Dass das Zusammenspiel der DHB-Auswahl bei diesem Turnier von Spiel zu Spiel immer besser funktioniert, machte sich aber bemerkbar. Immer wieder antizipierte das deutsche Team die dänischen Angriffe und konnte in wechselnder Abwehrformation den Rhythmus des Gegners brechen. Zudem präsentierte man sich im Abschluss sehr variabel. Xenia Smits krönte die starke Anfangsphase mit einem Wurf übers komplette Feld ins verwaiste Tor zum 6:5 (14. Minute).
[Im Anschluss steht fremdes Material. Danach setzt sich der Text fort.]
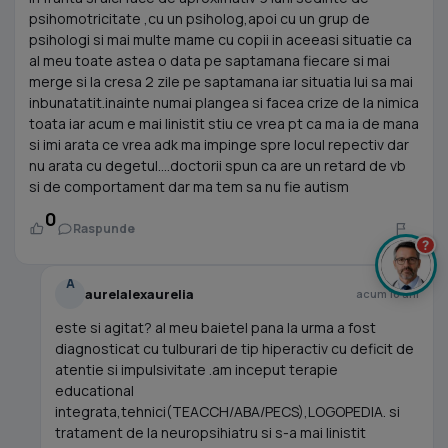
psihomotricitate ,cu un psiholog,apoi cu un grup de
psihologi si mai multe mame cu copii in aceeasi situatie ca
al meu toate astea o data pe saptamana fiecare si mai
merge si la cresa 2 zile pe saptamana iar situatia lui sa mai
inbunatatit.inainte numai plangea si facea crize de la nimica
toata iar acum e mai linistit stiu ce vrea pt ca ma ia de mana
si imi arata ce vrea adk ma impinge spre locul repectiv dar
nu arata cu degetul....doctorii spun ca are un retard de vb
si de comportament dar ma tem sa nu fie autism
0
Raspunde
?
A
aurelalexaurelia
acum 16 ani
este si agitat? al meu baietel pana la urma a fost
diagnosticat cu tulburari de tip hiperactiv cu deficit de
atentie si impulsivitate .am inceput terapie
educational
integrata,tehnici(TEACCH/ABA/PECS),LOGOPEDIA. si
tratament de la neuropsihiatru si s-a mai linistit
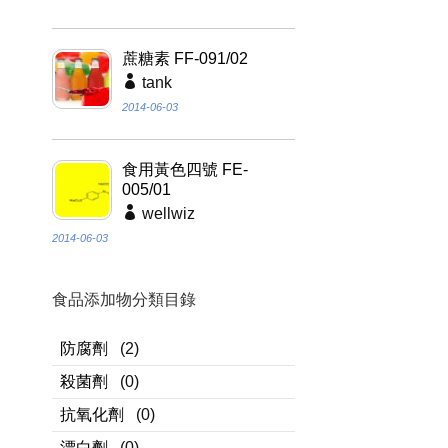
蔗糖素 FF-091/02
tank
2014-06-03
食用黃色四號 FE-
005/01
wellwiz
2014-06-03
食品添加物分類目錄
防腐劑
(2)
殺菌劑
(0)
抗氧化劑
(0)
漂白劑
(0)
Zu viele Fehler im Aufbauspiel
Dänemark stabilisierte sich im Anschluss aber zunehmend im Defensivverbund, sodass es für Smits und Co. immer schwerer wurde, eine Lücke zu finden. Zudem fehlte die letzte Entschlossenheit im Angriff, aus dem Rückraum fiel kaum ein Wurf. Bundestrainer Gaugisch reagierte auf die Schwächephase und wechselte personell durch, um für neue Impulse im Angriffsspiel zu sorgen.
Allerdings schlichen sich weiter Fehler im Passspiel ein. Auf den Außenpositionen am eigenen Kreis offenbarte die DHB-Auswahl zudem teils eklatante Lücken, die Dänemark entschlossen ausnutzte. Angetrieben von Kreisläuferin Rikke Iversen, die jeden ihrer fünf Würfe in den ersten 30 Minuten im Tor unterbrachte, wandelten die Skandinavierinnen den zwischenzeitlichen 7:9-Rückstand in eine 15:12-Führung zur Pause um.
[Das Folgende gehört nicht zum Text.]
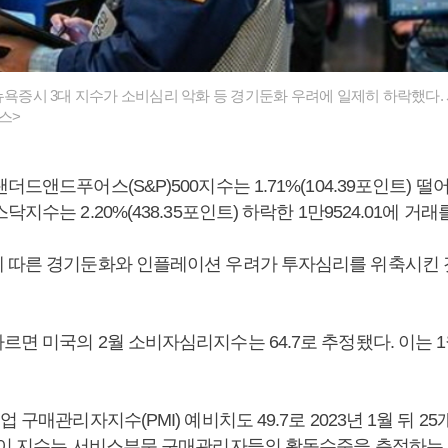
 뉴욕증시 3대 지수가 소비심리 악화 등 경기둔화 우려에 일제히 하락했다
스>
드앤드푸어스(S&P)500지수는 1.71%(104.39포인트) 떨어진 
지수는 2.20%(438.35포인트) 하락한 1만9524.01에 거래
 따른 경기둔화와 인플레이션 우려가 투자심리를 위축시킨 
면 미국의 2월 소비자심리지수는 64.7로 추정됐다. 이는 1월(
 구매관리자지수(PMI) 예비치도 49.7로 2023년 1월 뒤 25
 이 지수는 서비스부문 구매관리자들의 활동수준을 측정하는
Deutschland kämpft sich zurück
Gaugisch hatte in der Kabine offenbar die richtigen Worte gefunden. Denn Deutschland zeigte sich nach Wiederanpfiff deutlich konzentrierter im Abwehrverbund. Weil im eigenen Angriff aber weiter die nötige Präzision im letzten Pass fehlte, konnte der Rückstand zunächst nicht entscheidend verkürzt werden. Wenn, dann waren es Einzelaktionen, die zum Erfolg führten. So wie durch Smits nach 36 Minuten, die sich am Kreis mit einer Körpertäuschung in Abschlussposition brachte und auf 15:17 verkürzte.
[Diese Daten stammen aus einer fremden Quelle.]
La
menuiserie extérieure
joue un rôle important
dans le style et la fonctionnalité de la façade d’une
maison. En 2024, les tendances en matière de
Weil auch Julia Maidhof kurz darauf von der Siebenmeterlinie keine Schwäche zeigte und Filter im Tor mit der nächsten Parade auftrumpfen konnte, war die DHB-Auswahl plötzlich wieder voll im Spiel. Als Behrend die nächste starke Abwehraktion Filters per Tempogegenstoß veredeln konnte und wenige Minuten später nach überlegtem Zuspiel von Bölk von weit außen zum 19:18 traf, war das Comeback perfekt.
Packende Partie bis zur Schlussirene
Die Partie fand nun voll auf Augenhöhe statt. Kleinigkeiten entschieden in einer physisch intensiv geführten Begegnung. Viel hatte sich Deutschland zu diesem Zeitpunkt nicht anzukreiden, allerdings schwächte man sich durch zwei aufeinanderfolgende Zwei-Minuten-Strafen selbst. Dänemark nutzte die Überzahl auf der Platte und legte wieder drei Treffer vor (24:21). Plötzlich gelangen auch wieder die Anspiele am Kreis, weil die deutsche Abwehr sich nicht rechtzeitig organisieren konnte. Acht Minuten vor Schluss war der Rückstand auf fünf Tore angewachsen.
Gaugisch nahm erneut eine Auszeit. Und tatsächlich kämpfte sich sein Team wieder heran. Nach einem 3:0-Lauf betrug der Rückstand nur noch zwei Tore. Die deutsche Mannschaft riskierte jetzt alles, Gaugisch brachte immer wieder eine siebte Feldspielerin auf Kosten der eigenen Torhüterin, um zu schnellen Toren zu kommen. Doch es sollte nicht reichen. Wenige Sekunden vor Schluss scheiterte Behrend an der glänzend parierenden dänischen Torhüterin.
Bölk: "Performance kann sich sehen lassen"
"Wir haben trotzdem das Gefühl, dass wir im Turnier angekommen sind. Die Performance kann sich sehen lassen. Wir haben uns heute mit einer Topmannschaft gemessen und hätten einen Punkt verdient gehabt. Wenn wir so weiterspielen, haben wir es verdient, im Viertelfinale aufzulaufen", sagte Co-Kapitänin Emily Bölk.
Sollte Deutschland den Einzug ins Viertelfinale schaffen, würde man dort sehr wahrscheinlich auf Topfavorit Frankreich treffen. Der Tokio-Olympiasieger gewann auch sein viertes Spiel in Gruppe B und fertigte Angola mit 38:24 ab. Daneben haben sich bereits die Niederlande und Ungarn für die Runde der letzten acht qualifizert. Den vierten Platz spielen Angola und Brasilien am Samstag im direkten Duell aus.